Discrete weak duality of hybrid high-order methods for convex minimization problems
Ngoc Tien Tran
TL;DR
This work develops a discrete weak duality theory for a prototypical hybrid high-order (HHO) method applied to convex minimization problems with energy $E(v)=\int_\Omega (\Psi(\mathrm{D}v)+\psi(x,v))\,dx$, and its dual $E^*(\tau)=-\int_\Omega (\Psi^*(\tau)+\psi^*(x,\mathrm{div}\tau))\,dx$. By constructing a gradient/divergence/potential reconstruction suite and a dual potential reconstruction within the HHO framework on general polyhedral meshes, the authors prove a discrete weak duality $E_h^*(\tau_h) \le E_h(v_h)$ and derive a priori error estimates with convergence rates under smoothness assumptions.
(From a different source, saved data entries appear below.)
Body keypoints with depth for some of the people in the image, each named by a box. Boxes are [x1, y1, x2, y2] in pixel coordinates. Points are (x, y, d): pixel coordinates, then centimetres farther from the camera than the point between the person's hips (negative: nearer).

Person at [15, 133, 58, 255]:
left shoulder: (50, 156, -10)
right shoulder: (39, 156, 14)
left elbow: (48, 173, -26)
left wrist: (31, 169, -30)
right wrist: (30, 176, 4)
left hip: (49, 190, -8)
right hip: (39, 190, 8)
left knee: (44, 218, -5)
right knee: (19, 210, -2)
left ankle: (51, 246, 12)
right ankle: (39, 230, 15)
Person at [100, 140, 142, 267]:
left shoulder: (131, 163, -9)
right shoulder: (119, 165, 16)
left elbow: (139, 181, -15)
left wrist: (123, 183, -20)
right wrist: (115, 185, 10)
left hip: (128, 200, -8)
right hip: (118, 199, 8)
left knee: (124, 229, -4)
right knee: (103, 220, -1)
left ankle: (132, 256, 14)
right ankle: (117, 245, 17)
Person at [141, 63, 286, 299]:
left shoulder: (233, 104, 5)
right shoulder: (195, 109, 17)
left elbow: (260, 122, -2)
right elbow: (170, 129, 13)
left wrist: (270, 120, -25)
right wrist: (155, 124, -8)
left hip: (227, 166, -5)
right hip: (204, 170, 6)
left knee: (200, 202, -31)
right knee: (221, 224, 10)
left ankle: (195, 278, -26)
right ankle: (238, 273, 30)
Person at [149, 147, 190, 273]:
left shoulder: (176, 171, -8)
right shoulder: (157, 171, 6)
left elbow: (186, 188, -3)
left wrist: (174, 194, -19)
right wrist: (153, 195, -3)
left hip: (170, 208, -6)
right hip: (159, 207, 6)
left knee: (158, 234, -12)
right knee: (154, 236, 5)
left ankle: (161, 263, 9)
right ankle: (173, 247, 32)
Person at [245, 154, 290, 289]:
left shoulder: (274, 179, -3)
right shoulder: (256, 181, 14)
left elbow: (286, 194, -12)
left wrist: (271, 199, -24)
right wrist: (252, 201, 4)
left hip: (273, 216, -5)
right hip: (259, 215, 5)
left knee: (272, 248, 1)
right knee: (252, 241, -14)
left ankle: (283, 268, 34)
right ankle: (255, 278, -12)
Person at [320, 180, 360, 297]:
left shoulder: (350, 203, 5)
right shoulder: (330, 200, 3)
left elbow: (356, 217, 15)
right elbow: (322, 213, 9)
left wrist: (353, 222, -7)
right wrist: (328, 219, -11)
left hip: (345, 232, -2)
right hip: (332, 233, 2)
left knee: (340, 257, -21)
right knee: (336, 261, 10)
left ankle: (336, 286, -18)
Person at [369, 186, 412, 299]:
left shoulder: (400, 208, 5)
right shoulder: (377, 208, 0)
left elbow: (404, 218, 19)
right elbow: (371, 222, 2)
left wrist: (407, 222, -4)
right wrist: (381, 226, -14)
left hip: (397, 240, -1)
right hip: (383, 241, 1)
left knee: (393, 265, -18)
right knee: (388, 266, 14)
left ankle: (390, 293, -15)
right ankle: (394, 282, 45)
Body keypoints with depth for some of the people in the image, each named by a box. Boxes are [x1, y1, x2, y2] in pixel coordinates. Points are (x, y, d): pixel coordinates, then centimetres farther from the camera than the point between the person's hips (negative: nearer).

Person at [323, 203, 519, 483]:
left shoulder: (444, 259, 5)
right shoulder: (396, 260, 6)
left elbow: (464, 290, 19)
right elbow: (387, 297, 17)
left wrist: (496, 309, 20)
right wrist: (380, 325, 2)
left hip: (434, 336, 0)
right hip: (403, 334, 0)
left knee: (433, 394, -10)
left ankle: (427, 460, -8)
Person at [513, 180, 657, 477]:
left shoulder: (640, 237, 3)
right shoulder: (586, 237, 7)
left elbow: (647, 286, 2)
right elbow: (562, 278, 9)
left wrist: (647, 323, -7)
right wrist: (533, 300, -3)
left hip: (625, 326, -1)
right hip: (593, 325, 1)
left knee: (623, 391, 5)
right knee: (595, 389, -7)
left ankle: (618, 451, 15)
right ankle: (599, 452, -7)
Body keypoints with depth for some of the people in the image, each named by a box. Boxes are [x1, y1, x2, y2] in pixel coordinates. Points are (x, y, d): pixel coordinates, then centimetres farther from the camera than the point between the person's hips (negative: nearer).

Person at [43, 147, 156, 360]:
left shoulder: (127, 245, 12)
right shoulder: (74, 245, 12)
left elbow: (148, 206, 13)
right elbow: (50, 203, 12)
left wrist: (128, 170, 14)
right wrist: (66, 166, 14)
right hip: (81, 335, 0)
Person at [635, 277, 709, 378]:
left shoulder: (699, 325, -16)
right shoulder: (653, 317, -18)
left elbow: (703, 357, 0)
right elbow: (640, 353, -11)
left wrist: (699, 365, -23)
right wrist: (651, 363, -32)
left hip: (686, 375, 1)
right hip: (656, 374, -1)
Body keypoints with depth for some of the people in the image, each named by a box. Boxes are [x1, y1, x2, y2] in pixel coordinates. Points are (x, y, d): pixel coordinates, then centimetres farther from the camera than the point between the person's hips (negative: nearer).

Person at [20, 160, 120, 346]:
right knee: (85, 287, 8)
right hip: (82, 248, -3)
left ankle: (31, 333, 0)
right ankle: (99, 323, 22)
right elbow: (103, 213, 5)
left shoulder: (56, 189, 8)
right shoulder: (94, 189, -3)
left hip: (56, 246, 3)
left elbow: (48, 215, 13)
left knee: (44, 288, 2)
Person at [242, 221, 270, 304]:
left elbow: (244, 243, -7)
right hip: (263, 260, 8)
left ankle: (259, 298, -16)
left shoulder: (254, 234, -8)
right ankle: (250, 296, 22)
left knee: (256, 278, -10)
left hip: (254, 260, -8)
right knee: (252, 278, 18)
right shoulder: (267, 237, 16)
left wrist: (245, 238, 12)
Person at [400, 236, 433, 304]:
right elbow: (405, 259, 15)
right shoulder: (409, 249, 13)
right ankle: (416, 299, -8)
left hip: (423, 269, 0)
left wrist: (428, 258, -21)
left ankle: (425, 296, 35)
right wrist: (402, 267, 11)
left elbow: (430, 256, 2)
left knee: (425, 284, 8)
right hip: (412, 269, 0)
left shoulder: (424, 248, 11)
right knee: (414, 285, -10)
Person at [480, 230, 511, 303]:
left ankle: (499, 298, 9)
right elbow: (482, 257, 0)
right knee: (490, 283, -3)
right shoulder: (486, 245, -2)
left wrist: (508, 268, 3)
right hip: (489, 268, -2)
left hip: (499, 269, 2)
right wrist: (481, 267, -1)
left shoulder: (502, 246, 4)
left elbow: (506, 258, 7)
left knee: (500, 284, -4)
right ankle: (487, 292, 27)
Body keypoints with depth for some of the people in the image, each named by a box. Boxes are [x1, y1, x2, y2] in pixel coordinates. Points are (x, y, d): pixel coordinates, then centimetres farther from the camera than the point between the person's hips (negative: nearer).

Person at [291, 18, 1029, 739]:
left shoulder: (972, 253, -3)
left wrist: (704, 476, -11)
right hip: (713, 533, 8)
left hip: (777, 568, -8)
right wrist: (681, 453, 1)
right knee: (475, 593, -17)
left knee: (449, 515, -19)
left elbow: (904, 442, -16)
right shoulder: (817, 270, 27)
A novel $W^{p'}(\mathrm{div},\Omega;\mathbb{M})$-conforming postprocessing $\sigma_0$ enables an a posteriori error estimate via a primal-dual gap, which is localized on regular triangulations and supports an adaptive mesh-refinement algorithm shown to outperform uniform refinement. Numerical experiments across adaptive refinement, optimal design, Bingham flow, and $p$-Laplace problems demonstrate the practical effectiveness of the discrete duality framework and postprocessing in achieving reliable error control and improved convergence. Overall, the paper provides a robust pathway to reliable a posteriori analysis and adaptive strategies for high-order, polyhedral-HHO discretizations of convex minimization problems.
Abstract
This paper derives a discrete dual problem for a prototypical hybrid high-order method for convex minimization problems. The discrete primal and dual problem satisfy a weak convex duality that leads to a priori error estimates with convergence rates under additional smoothness assumptions. This duality holds for general polyhedral meshes and arbitrary polynomial degrees of the discretization. A novel postprocessing is proposed and allows for a~posteriori error estimates on regular triangulations into simplices using primal-dual techniques. This motivates an adaptive mesh-refining algorithm, which performs superiorly compared to uniform mesh refinements.